0

I have been trying to study up on regex; however, I cannot seem to grasp what these two regex statements are saying.

private static final Pattern BALANCED_TEXT =
    Pattern.compile("(?s)((?:\\\\.|[^\\\\{}]"
                    + "|[{](?:\\\\.|[^\\\\{}])*[}])*)"
                    + "\\}"
                    + "|.");

private static final Pattern INPUT_PATTERN =
    Pattern.compile("(?s)(\\p{Blank}+)"
                    + "|(\\r?\\n((?:\\r?\\n)+)?)"
                    + "|\\\\([\\p{Blank}{}\\\\])"
                    + "|\\\\(\\p{Alpha}+)([{]?)"
                    + "|((?:[^\\p{Blank}\\r\\n\\\\{}]+))"
                    + "|(.)");

I would appreciate it if someone could explain these two regex statements to me in depth.
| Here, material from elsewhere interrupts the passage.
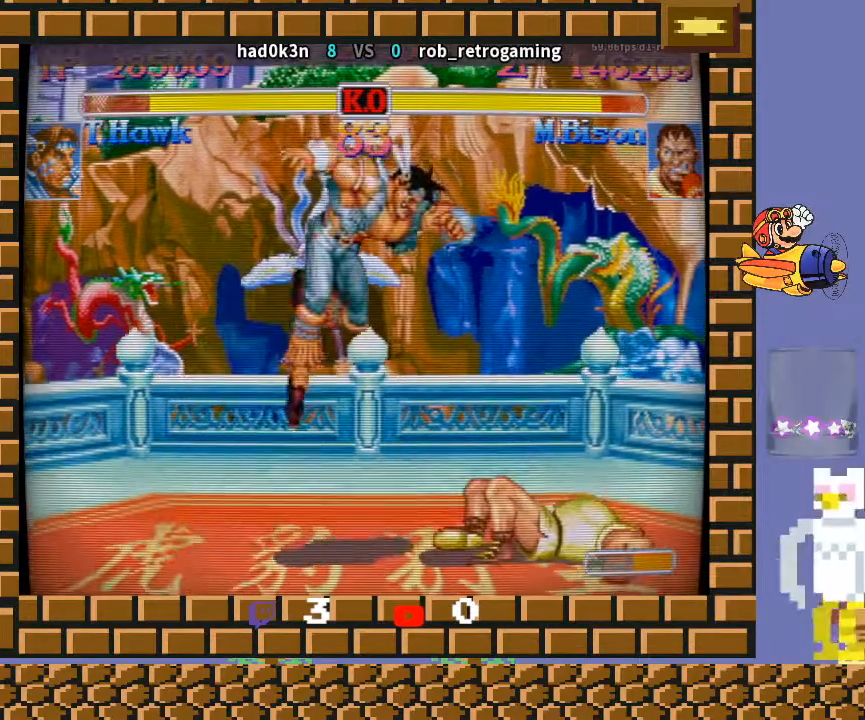
{"buttons": [], "left_stick": "down-left", "events": []}
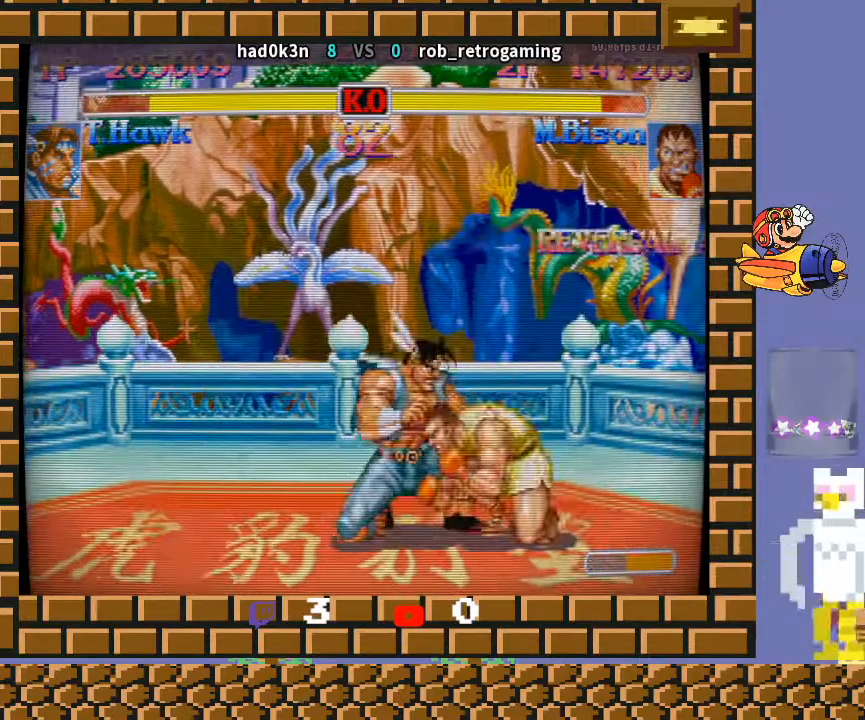
{"buttons": [], "left_stick": "left", "events": [[167, "left_stick", "center"], [467, "left_stick", "left"]]}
Thanks in advance!

Jisoo Han
  • 259
  • 2
  • 6
  • 11
  • According to [documentation](http://docs.oracle.com/javase/7/docs/api/java/util/regex/Pattern.html) `(?s)` is DOTALL flag. It will let dot `.` also match new line marks. `\\p{Blank}` is the same as space or tabulator `[ \t]` so you can replace it in your regex. Also `\\p{Alpha}` is the same as `[\p{Lower}\p{Upper}]` which is the same as `[a-zA-Z]`. Now just print `BALANCED_TEXT` and `INPUT_PATTERN` and use them on https://www.debuggex.com/ and http://regex101.com/ to see how they work. Also remove `(?s)` if needed. – Pshemo Oct 21 '13 at 01:54
  • I am confused on what ?: and [^\\\\{}] mean. Also what is the point of the + sign? – Jisoo Han Oct 21 '13 at 02:02
  • 1
    You said that you have bean trying to study regex :/ `+` means that element or group before it can repeat one or more times. `(?:xxx)` is [non capturing group](http://stackoverflow.com/q/3512471/1393766). `[^abc]` means every character except these inside `[^...]` so in case of `[^\\\\{}]` it is the same as every character but not \, {, or }. – Pshemo Oct 21 '13 at 02:08

1 Answers1

3

The whole first regex is:

(?s)((?:\\\\.|[^\\\\{}]|[{](?:\\\\.|[^\\\\{}])*[}])*)\\}|.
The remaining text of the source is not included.